Fortunate indeed is a sitting president who faces neither a primary challenger from within his own party nor a charismatic champion from the opposition. Jimmy Carter, the last Democrat to seek re-election, was, on the whole, better loved than Mr Clinton but he lost. He was weakened by an internal challenge from Edward Kennedy in the primaries in the spring and was finished off by the rise of Ronald Reagan in the autumn.

With Mr Clinton, nothing can be counted certain. Nearly half the electorate say they do not trust him. The foibles of his private life are well-documented and his political persona is slippery as ever: the man who ran in 1992 as a "New Democrat" then governed as an old-style liberal Democrat, stole Republican themes by the dozen in his recent State of the Union address. And in the wings, obscure but unpredictable, lurk the confusing but stubborn allegations of financial misconduct in his Arkansas days, known collectively as Whitewater.

But first the focus is on the Republicans as they select their nominee. For all the thunder they have generated on Capitol Hill, the party's storm- troopers have no true representative in the field.
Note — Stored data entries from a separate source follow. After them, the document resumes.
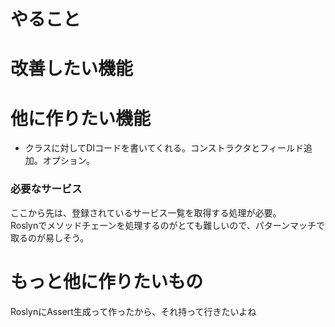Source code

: ﻿# やること

# 改善したい機能

# 他に作りたい機能
- クラスに対してDIコードを書いてくれる。コンストラクタとフィールド追加。オプション。

### 必要なサービス
ここから先は、登録されているサービス一覧を取得する処理が必要。  
Roslynでメソッドチェーンを処理するのがとても難しいので、パターンマッチで取るのが易しそう。

# もっと他に作りたいもの
RoslynにAssert生成って作ったから、それ持って行きたいよね












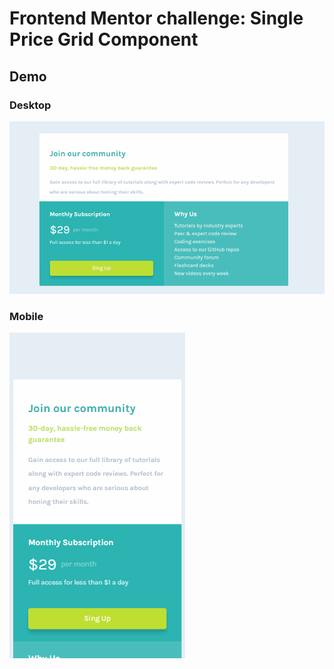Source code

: # Frontend Mentor challenge: Single Price Grid Component

## Demo

### Desktop

![Desktop version](./images/single-price.gif)

### Mobile

![Mobile version](images/mobile-single-price.gif)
Speaker Newt Gingrich, their now-tarnished champion, is not running (too unpopular). Other media favourites, such as General Colin Powell, could not face the sheer nastiness and complexity of the process. Bob Dole, the early favourite for the nomination, is a reluctant revolutionary at best, while Mr Dole's main early challenger, the millionaire publisher Steve Forbes, is not a politician at all. The rest are nowhere.

Two of the over-arching themes of Campaign '96 are clear. One is the basic philosophical argument over the size and role of government. The debate embraces the burning issues of the moment: the clamour for a balanced budget and lower taxes, the unending criticism of Washington and its ways, and the myriad proposals to shift power from the centre to the states.

But an enduring paradox muddies the argument. Much as Americans detest government, they have grown to love the benefits and safety-nets which government offers.

And so to the other leitmotif of this election year, on which few candidates care to dwell. It is fear - more exactly economic fear, deriving from corporate down-sizing, the disappearance of jobs that had been safe for generations, and the dawning realisation that Americans are no longer guaranteed an eternally rising standard of living in which each generation aspires to a more comfortable existence than the last. Wall Street may be booming, but Main Street USA is frightened. The well-heeled novice Steve Forbes prospers because, for a while at least, he can conjure away these concerns with his talk of a flat tax to cure the nation's ills.

Of the other candidates, only Pat Buchanan explicitly addresses the issue, with his call for controls on immigration, and an economic Fortress America.

Nor may November's run-off be limited to the contenders of the leading parties. With the Republicans and Democrats having feuded and failed to balance the budget, the opening is there for another millionaire, Ross Perot, who convulsed and then disappointed the nation in 1992, to make another independent run, this time at the head of his own party.

And what happens if Mr Dole folds and the Republicans weary of Mr Forbes? Could they turn to one of the notables who (probably wisely) decided not to subject themselves and their families to the savage ordeal of a Presidential campaign - Jack Kemp, Dick Cheney, or even General Powell, the man with the best chance of beating Mr Clinton? The prospect of a late entrant being brokered into the nomination at the Republican convention is remote, but not impossible. Election 1996 could yet prove to be a rollercoaster.